Among the records, which lines hold the word "with"? Pick them out.

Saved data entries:
>>

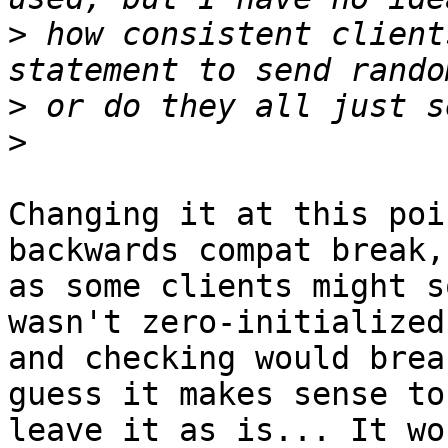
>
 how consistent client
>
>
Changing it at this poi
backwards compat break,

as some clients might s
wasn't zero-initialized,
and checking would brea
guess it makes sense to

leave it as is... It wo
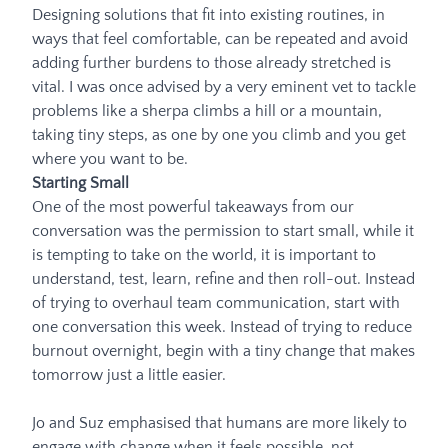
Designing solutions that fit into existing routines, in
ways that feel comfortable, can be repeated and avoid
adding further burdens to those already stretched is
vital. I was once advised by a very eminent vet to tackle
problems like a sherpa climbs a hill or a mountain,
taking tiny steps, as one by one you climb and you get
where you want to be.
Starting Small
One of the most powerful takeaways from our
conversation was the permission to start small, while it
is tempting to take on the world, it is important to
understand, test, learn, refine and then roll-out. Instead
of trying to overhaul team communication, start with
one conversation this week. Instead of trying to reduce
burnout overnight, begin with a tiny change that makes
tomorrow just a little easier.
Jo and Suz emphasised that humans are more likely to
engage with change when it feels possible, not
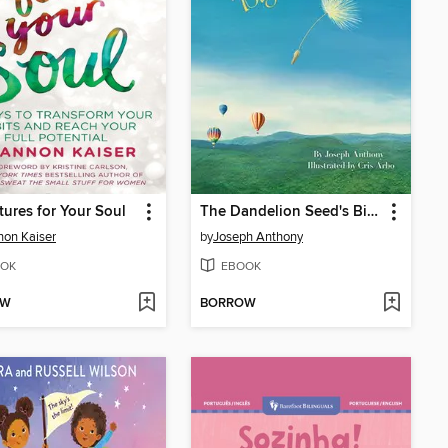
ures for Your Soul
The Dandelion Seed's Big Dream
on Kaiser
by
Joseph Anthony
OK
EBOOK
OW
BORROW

<<

THE COMPLETED TASK:
of trying to overhaul team communication, start with
burnout overnight, begin with a tiny change that makes
engage with change when it feels possible, not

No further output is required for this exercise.